Voices of Idlib: What does the future hold for this embattled Syrian city?

Voices of Idlib: What does the future hold for this embattled Syrian city?
Idlib, home to millions of displaced Syrians, is surrounded by Russian and Assad regime forces. With an al-Qaeda-linked group now holding the province's capital, residents fear for the future.
4 min read
31 January, 2019
Smoke rises after regime shelling in Idlib's Maarrat al-Nu'man district 'de-escalation zone' [Getty]
"Every morning you try to forget the struggle, you try to overwhelm yourself with work, but inevitably you can't escape from the bombs, the clashes or the mass shootings," says Mohammad, a taxi driver in Idlib.

"This is the reality of the situation in our city."

The 34-year-old father of three says escaping the daily violence is a struggle, but if he doesn't work, his children will go to sleep hungry.

This hard life is the bleak reality for many Syrians now facing one of the cruelest winters in decades. 

"Every day I listen to the news, hoping for some light at the end of this dark tunnel, hoping for an end to this tragedy that we have been living for years, but no good news comes," says Khaled, another resident.

"I have no clue of how the rest of the world is going on normally while we suffer in agony. Officials, meanwhile,  meet, negotiate and then postpone discussions one after the other. To them it is like a game, a ball that has been rolling down from a huge mountain but does not find its way to the bottom." 

Khaled continues: "We fear every day that there will be car explosions, assassinations or random gunfire. This is not life. Why has the situation become this bad?"

Idlib was covered in a ceasefire zone agreed between Russia and Turkey last year, through which airstrikes and shelling on the heavily populated province have been greatly reduced. But the recent takeover of Idlib by Hayat Tahrir al-Sham [HTS], formerly known as the Nusra Front, an al-Qaeda offshoot, has seen Russia and the Syrian regime issue new threats against the region.

The hardline militant group is not considered part of the truce agreement by Moscow.

"Most people hate HTS, but they can do nothing to root them out," said one resident of Kafrnabelwhere the group has tightened its grip on a once flourishing activism scene. 

Residents also fear the HTS takeover could lead to new bombing by Russian and Syrian regime forces - unless Turkey intervenes, although Ankara appears more focused on the planned US withdrawal from areas of northern Syria controlled by Kurdish and Arab militias.

"Russia and Turkey agreed to 'solve' the [issue of] HTS' foreign fighters jointly, however, the message about the destiny of the land is unclear," explains Ahmad Rahal, a former colonel.

"On the other hand, the US is only re-gathering their ground troops, enabling their forces to be closer to oil sources in Deir az-Zour, where they have begun building two military bases in the north and east."

Rahal adds that Idlib remains "observed and watched by everyone involved in the Syrian war".

"Everyone wants their portion of the cake, while we as residents and owner of land are the last ones to be taken into consideration."

Russia and Turkey have agreed to another meeting on Syria, which will include Iran, but no timetable has yet been set.

"I believe that the leaders have agreed to end the HTS file together with joint plans as announced.
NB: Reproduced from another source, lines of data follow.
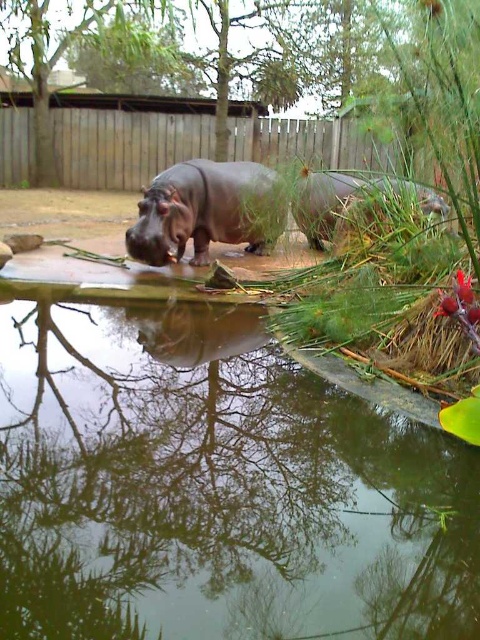
You are a zookeeper planning to clean the enclosure. You need to know which area takes up more space between the green reflective water at center and the brown matte rhinoceros at right. Which one is larger?

The brown matte rhinoceros at right occupies more space than the green reflective water at center according to the description.

You are a zookeeper trying to locate the brown matte rhinoceros at right in the enclosure. From the green reflective water at center, which direction should you look to find it?

The brown matte rhinoceros at right is located to the right of the green reflective water at center, so you should look to the right side of the water to find it.

You are standing in the zoo enclosure and want to find the green reflective water at center. According to the coordinates given, where should you look? Please provide the coordinates in the format of a point like point (231, 497).

The green reflective water at center is located at point (231, 497).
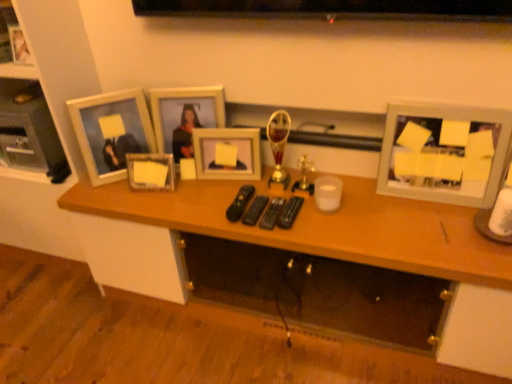
Image resolution: width=512 pixels, height=384 pixels. What are the coordinates of `free space to the left of matte glass picture frame at center, positioned as the second picture frame in right-to-left order` in the screenshot? It's located at (185, 190).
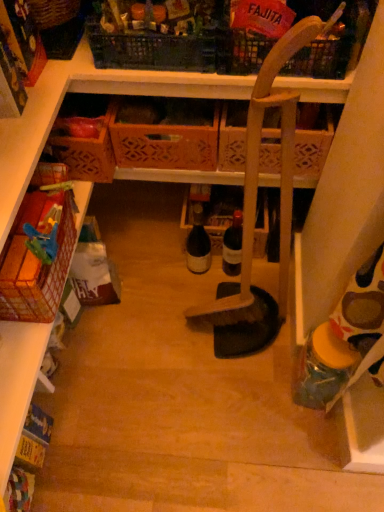
Find the location of a particular element. Image resolution: width=384 pixels, height=512 pixels. vacant area in front of wooden broom at center is located at coordinates click(x=233, y=378).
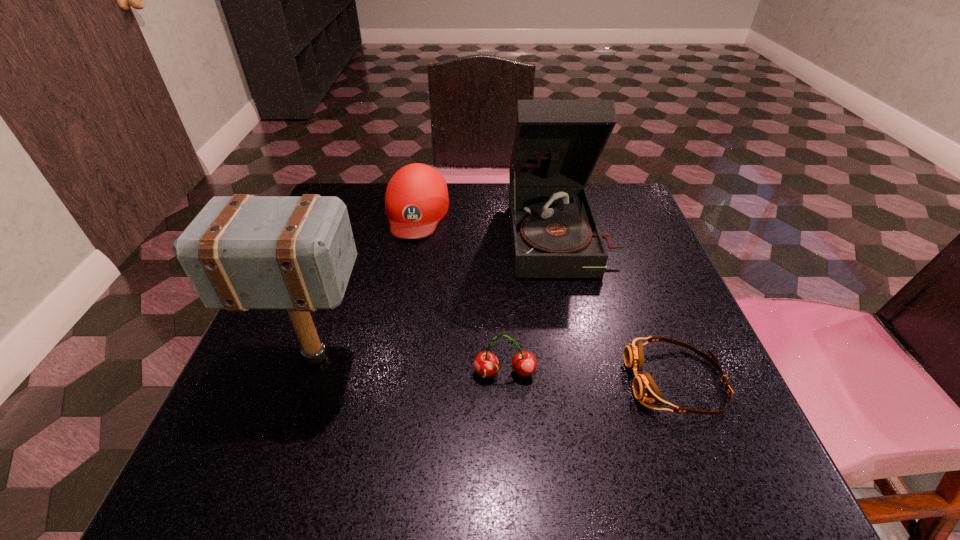
Where is `free spot located 0.230m with the lenses facing forward on the shortest object`? free spot located 0.230m with the lenses facing forward on the shortest object is located at coordinates [492, 381].

The image size is (960, 540). In order to click on free space located with the lenses facing forward on the shortest object in this screenshot , I will do `click(516, 381)`.

Where is `phonograph_record that is at the far edge`? The width and height of the screenshot is (960, 540). phonograph_record that is at the far edge is located at coordinates (556, 144).

Find the location of a particular element. baseball cap located at the far edge is located at coordinates (416, 199).

This screenshot has height=540, width=960. I want to click on object that is at the left edge, so click(243, 252).

Where is `phonograph_record present at the right edge`? The height and width of the screenshot is (540, 960). phonograph_record present at the right edge is located at coordinates (556, 144).

Image resolution: width=960 pixels, height=540 pixels. Find the location of `goggles located at the right edge`. goggles located at the right edge is located at coordinates (644, 387).

Locate an element on the screen. The height and width of the screenshot is (540, 960). object that is at the far right corner is located at coordinates (556, 144).

You are a GUI agent. You are given a task and a screenshot of the screen. Output one action in this format:
    pyautogui.click(x=<x>, y=<y>)
    Task: Click on the vacant space at the far edge of the desktop
    
    Given the screenshot: What is the action you would take?
    pyautogui.click(x=477, y=202)

Where is `vacant area at the near edge`? This screenshot has height=540, width=960. vacant area at the near edge is located at coordinates (306, 495).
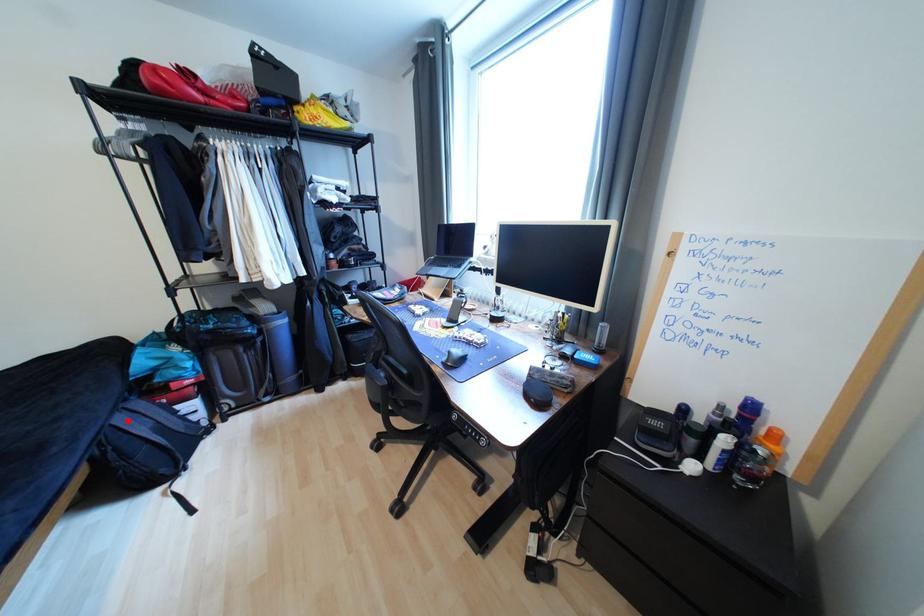
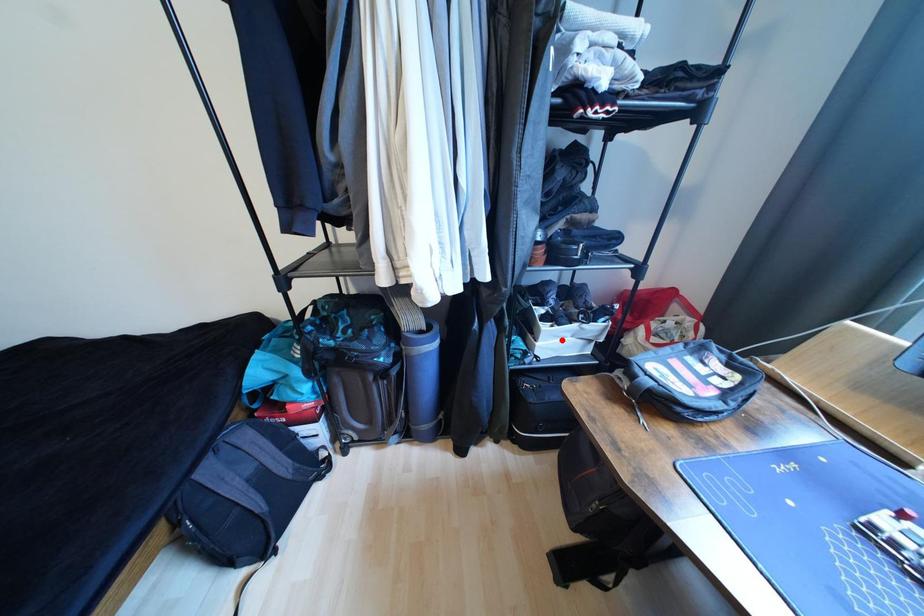
I am providing you with two images of the same scene from different viewpoints. A red point is marked on the first image and another point is marked on the second image. Is the marked point in image1 the same physical position as the marked point in image2?

No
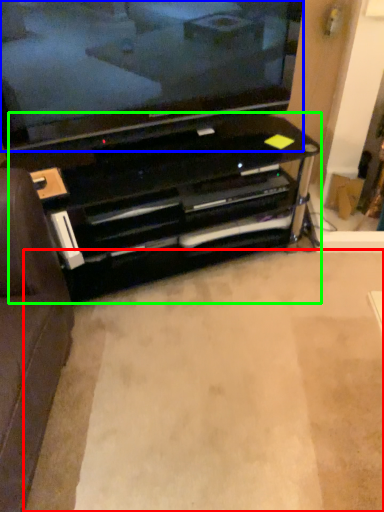
Question: Which object is positioned farthest from plain (highlighted by a red box)? Select from television (highlighted by a blue box) and entertainment center (highlighted by a green box).

Choices:
 (A) television
 (B) entertainment center

Answer: (A)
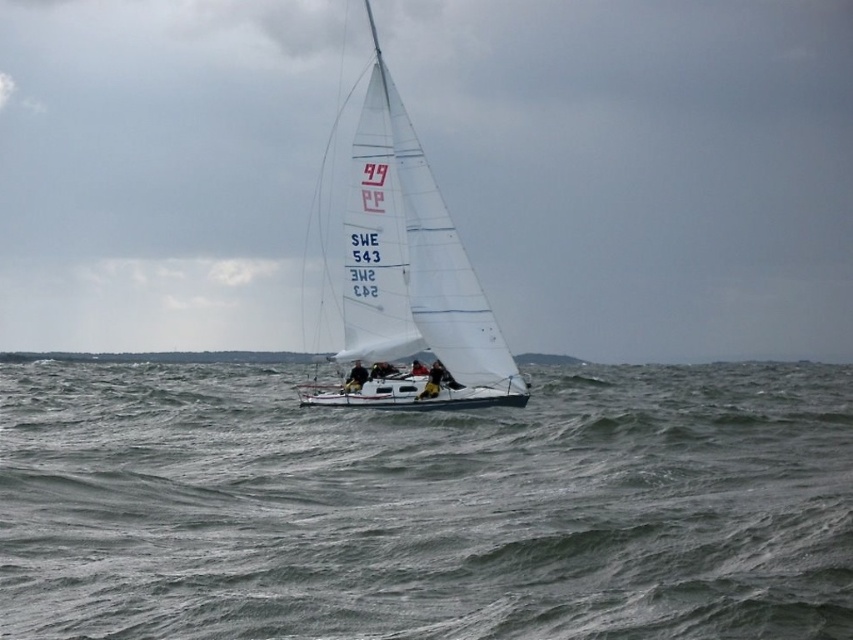
Is point (396, 500) positioned in front of point (416, 400)?

Yes, point (396, 500) is closer to viewer.

Does gray water at center have a lesser width compared to white matte sailboat at center?

In fact, gray water at center might be wider than white matte sailboat at center.

Which is in front, point (792, 420) or point (408, 285)?

Point (792, 420) is in front.

Identify the location of gray water at center. (425, 508).

Which of these two, white sailboat at center or gray water at center, stands shorter?

Standing shorter between the two is gray water at center.

Is white sailboat at center to the right of gray water at center from the viewer's perspective?

Yes, white sailboat at center is to the right of gray water at center.

Does point (630, 124) come closer to viewer compared to point (442, 536)?

No, it is not.

Where is `white sailboat at center`? white sailboat at center is located at coordinates (643, 166).

Does white sailboat at center have a greater height compared to white matte sailboat at center?

Indeed, white sailboat at center has a greater height compared to white matte sailboat at center.

Can you confirm if white sailboat at center is shorter than white matte sailboat at center?

No, white sailboat at center is not shorter than white matte sailboat at center.

Which is behind, point (469, 228) or point (352, 200)?

The point (469, 228) is behind.

The image size is (853, 640). What are the coordinates of `white sailboat at center` in the screenshot? It's located at (643, 166).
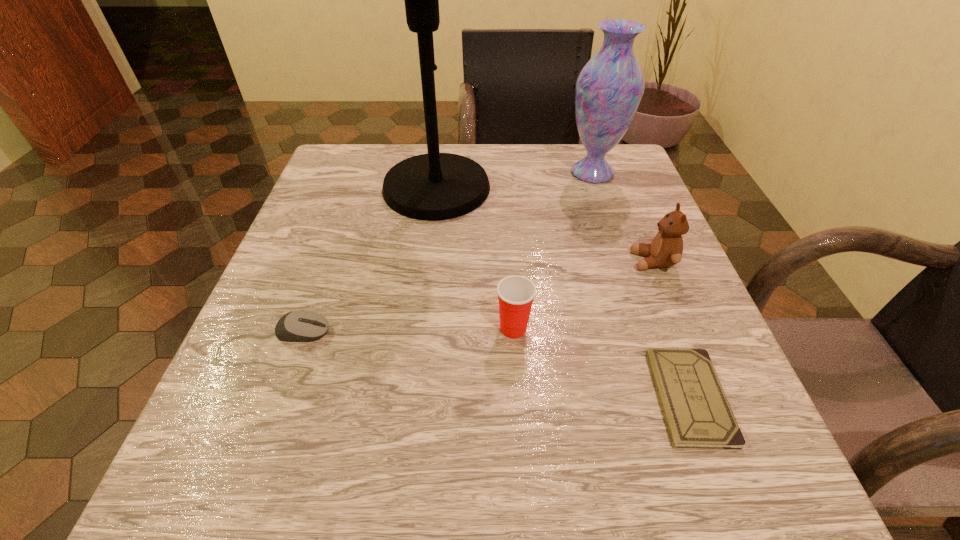
Identify the location of table lamp located in the left edge section of the desktop. The width and height of the screenshot is (960, 540). (435, 186).

Find the location of a particular element. computer equipment that is at the left edge is located at coordinates (297, 326).

Where is `vase present at the right edge`? vase present at the right edge is located at coordinates click(609, 88).

What are the coordinates of `teddy bear that is at the right edge` in the screenshot? It's located at (666, 248).

The height and width of the screenshot is (540, 960). Find the location of `checkbook located at the right edge`. checkbook located at the right edge is located at coordinates (697, 413).

This screenshot has height=540, width=960. In order to click on object located at the far left corner in this screenshot , I will do 435,186.

Locate an element on the screen. object present at the far right corner is located at coordinates (609, 88).

This screenshot has height=540, width=960. In order to click on object that is positioned at the near right corner in this screenshot , I will do `click(697, 413)`.

Locate an element on the screen. The height and width of the screenshot is (540, 960). vacant space at the far edge of the desktop is located at coordinates point(452,149).

This screenshot has height=540, width=960. What are the coordinates of `vacant position at the near edge of the desktop` in the screenshot? It's located at (407, 475).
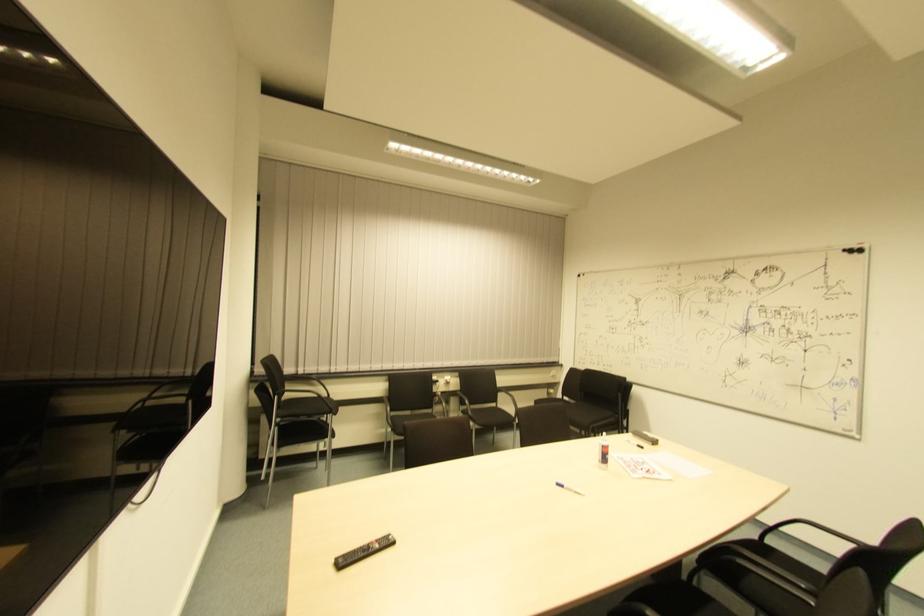
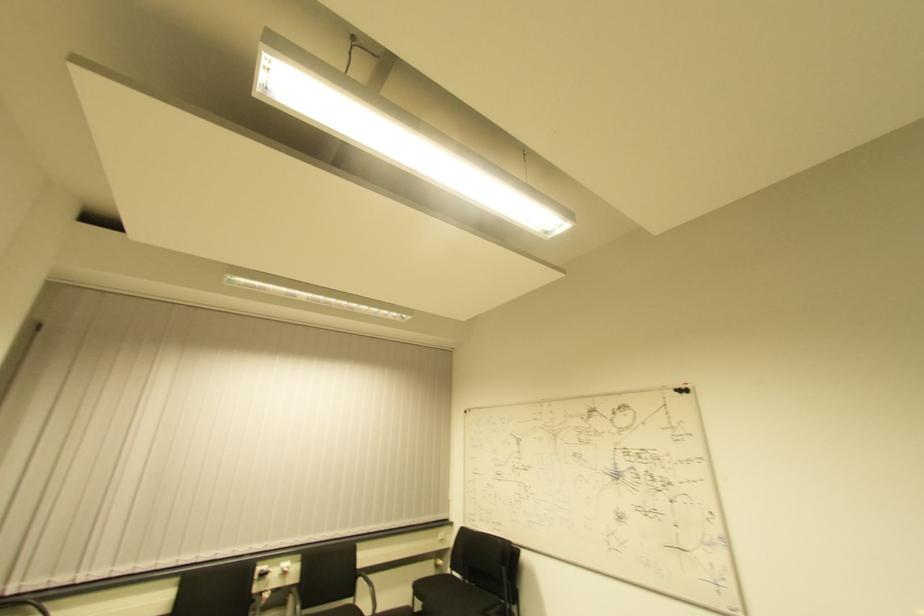
Question: How did the camera likely rotate?

Choices:
 (A) Left
 (B) Right
 (C) Up
 (D) Down

Answer: (C)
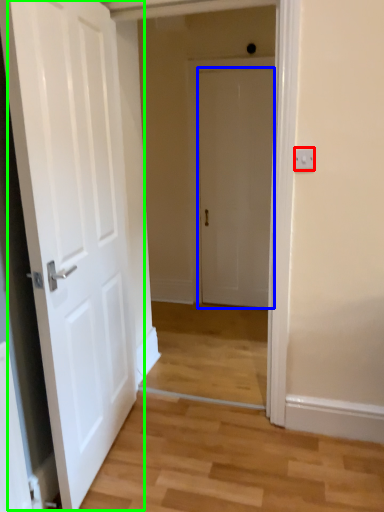
Question: Based on their relative distances, which object is farther from electric outlet (highlighted by a red box)? Choose from door (highlighted by a blue box) and door (highlighted by a green box).

Choices:
 (A) door
 (B) door

Answer: (A)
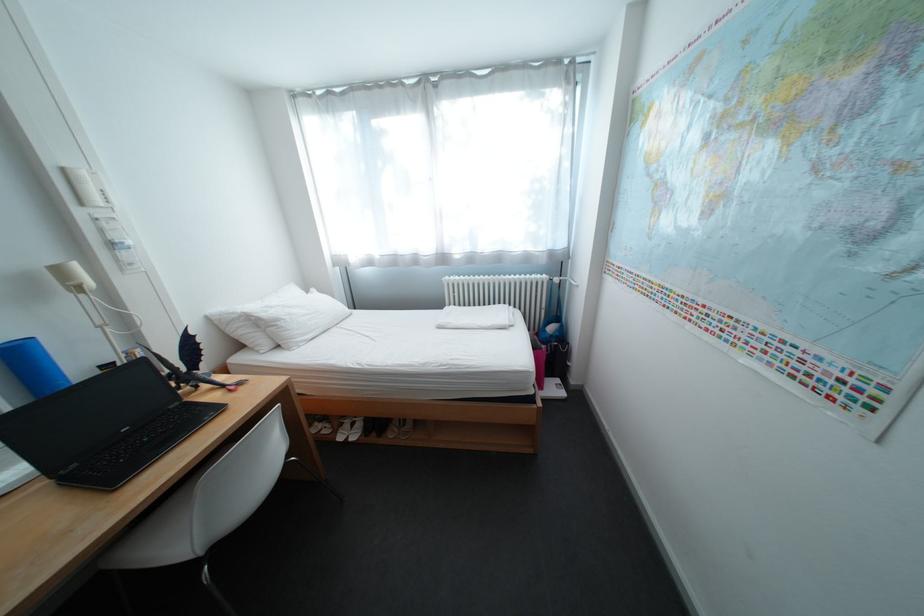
However, I'm almost sure that Idlib won't face a campaign of attacks as the Assad regime may wish," said Rahal. "Everyone is aware of the consequences of such foolishness, but there is still uncertainty over the Turkish-Russian plans." 

Sharef, a grocery shop owner, migrated from the Syrian city of Homs in 2015. The majority of Idlib's current residents have been displaced during the war. He laments the failed peace talks: "We've experienced countless meetings in the past years, from Sochi, Astana, Geneva, the list goes on. But what has actually happened? Nothing, apart from more division while the war continues in Syria.

"After every meeting what happens in Syria? The currency gets affected, attacks take place somewhere in the country right after each conference, and more importantly, there is never any glimpse of peace."

Meanwhile, human rights groups have been documenting cases from north Syria including arrests by HTS. 

"We are working on a special report documenting the rise of insecurity northern Syria," said Sara Khayali. "Our reports will be about the wave of kidnappings by known and unknown factions against civilian and activists equally, notably, those who fled from other areas to settle in the Idlib province thinking they would be safe here." 

Khayali believes that HTS are afraid of rising opposition figures and thus are "arresting voices implementing Assad's strategy against his opposition with no proof of accusation.

"This precaution against residents must be tackled by HTS allies in order to stop human rights violations and stop this chaos in north Syria. I ought to emphasise that the Assad government will try to twist this situation to launch attacks against the city which should be internationally prohibited and must not be used to legitimise any campaign against the city or north Syria in general."

Ghazwan Kronfol, the CEO of the Syrian lawyer's council in Turkey, told The New Arab: "Factions in north Syria came to the conclusion that their weaponry privilege allows them to force people in the area to kneel to their demands. The large scale of abductions will give Assad's regime reason to launch attacks."

Zouhir al-Shimale is a Syrian journalist from Aleppo.